The Government has been urged to extend the duration of the stamp duty holiday, if the recovery in the housing market is to be sustained.
Since September last year, a temporary stamp duty threshold of £175,000 has been in place, up from the usual level of £125,000, as part of the Government's attempts to encourage people to move, and reinvigorate what was a struggling housing market.
It is a strategy that appears to have proven successful. Indeed, according to the National Association of Estate Agents (NAEA), demand for property returned to the housing market in September, particularly among first time buyers.
However, with the temporary increase due to expire and the normal threshold of £125,000 set to return from the end of 2009, the president of the NAEA, Gary Smith, speaking to Moneyfacts.co.uk, said it was important not to assume it will be plain sailing from here.
"This needs to be maintained rather than taken for granted.

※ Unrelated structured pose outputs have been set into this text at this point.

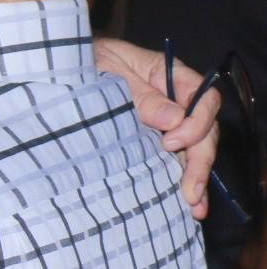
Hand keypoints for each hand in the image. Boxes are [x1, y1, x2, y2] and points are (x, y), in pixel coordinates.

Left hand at [93, 38, 219, 219]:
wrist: (64, 65)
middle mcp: (175, 99)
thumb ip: (141, 96)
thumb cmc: (88, 60)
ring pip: (193, 148)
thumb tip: (175, 120)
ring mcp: (166, 120)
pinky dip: (180, 179)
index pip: (204, 99)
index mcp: (170, 75)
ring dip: (196, 177)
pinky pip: (174, 157)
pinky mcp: (152, 137)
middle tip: (189, 191)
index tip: (170, 143)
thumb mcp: (110, 71)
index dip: (195, 124)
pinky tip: (187, 204)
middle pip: (204, 130)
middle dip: (199, 161)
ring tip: (195, 207)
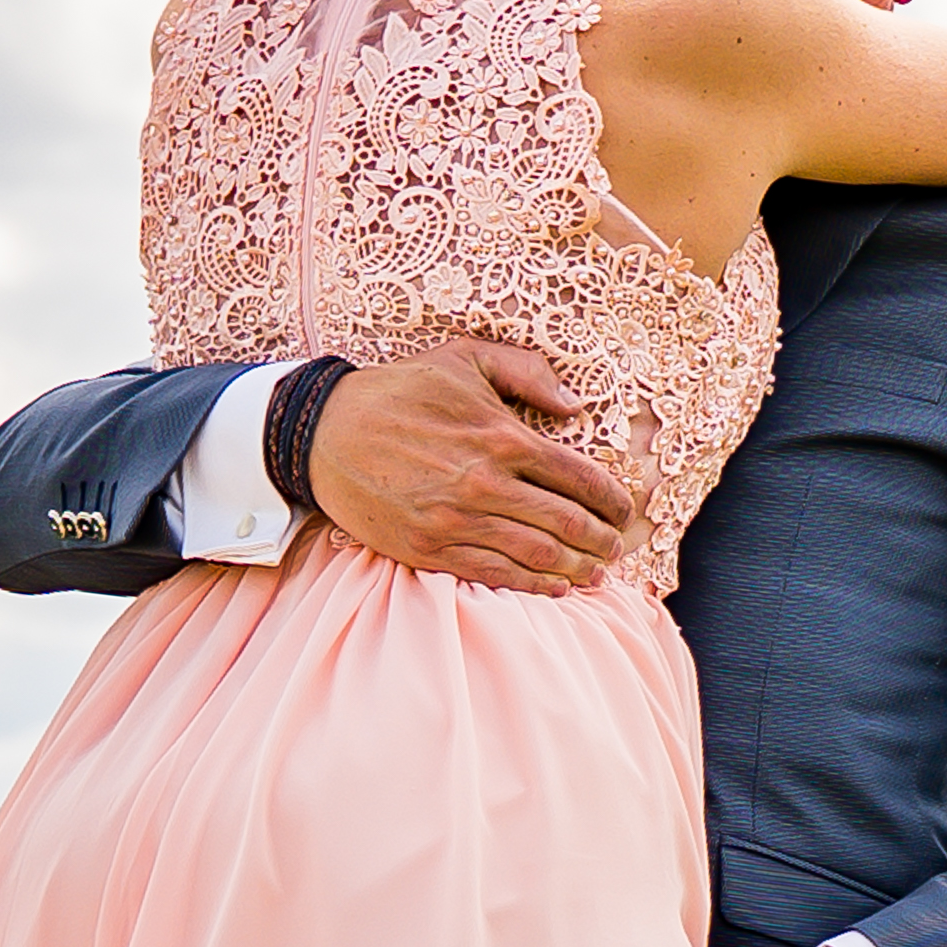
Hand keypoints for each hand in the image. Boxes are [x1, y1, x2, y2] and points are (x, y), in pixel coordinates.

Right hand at [311, 343, 637, 590]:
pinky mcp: (429, 547)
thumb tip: (574, 404)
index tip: (624, 510)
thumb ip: (526, 372)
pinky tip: (554, 588)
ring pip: (537, 554)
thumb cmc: (397, 391)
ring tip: (594, 573)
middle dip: (601, 540)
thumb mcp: (463, 359)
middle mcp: (486, 483)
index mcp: (503, 437)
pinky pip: (494, 573)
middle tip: (615, 547)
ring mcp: (457, 520)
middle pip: (567, 522)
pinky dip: (532, 585)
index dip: (612, 499)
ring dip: (575, 568)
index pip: (580, 477)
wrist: (322, 433)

It is a slow and gradual road of recovery and it is at this point where the promising signs we're seeing need to be further supported to ensure that the momentum doesn't stall."
As to how to ensure the positive impetus is not lost, Smith said both lenders and the Government had to do more to help facilitate the second phase of the recovery.

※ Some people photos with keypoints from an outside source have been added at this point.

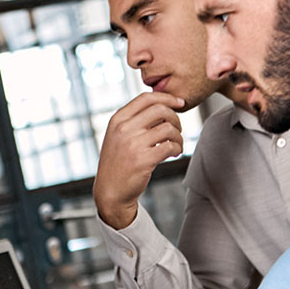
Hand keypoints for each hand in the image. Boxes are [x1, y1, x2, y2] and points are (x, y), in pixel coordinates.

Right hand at [94, 92, 184, 228]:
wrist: (110, 191)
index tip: (179, 102)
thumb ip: (134, 120)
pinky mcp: (143, 160)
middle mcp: (124, 129)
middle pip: (160, 109)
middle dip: (175, 117)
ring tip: (176, 144)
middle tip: (178, 129)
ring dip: (178, 136)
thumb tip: (163, 105)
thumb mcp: (117, 136)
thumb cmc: (118, 162)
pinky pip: (169, 146)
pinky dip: (177, 148)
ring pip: (168, 128)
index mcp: (118, 119)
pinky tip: (174, 153)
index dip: (167, 97)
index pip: (146, 98)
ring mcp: (133, 144)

"A key decision will be made in the Pre Budget Report later this year, and the Government should consider extending the stamp duty holiday in the same way as it has done with the car scrappage allowance scheme," he added.
"As first time buyers are usually the foundation of sales chains, extending the current stamp duty holiday will be heavily outweighed by additional stamp duty and VAT revenues generated further up the chains."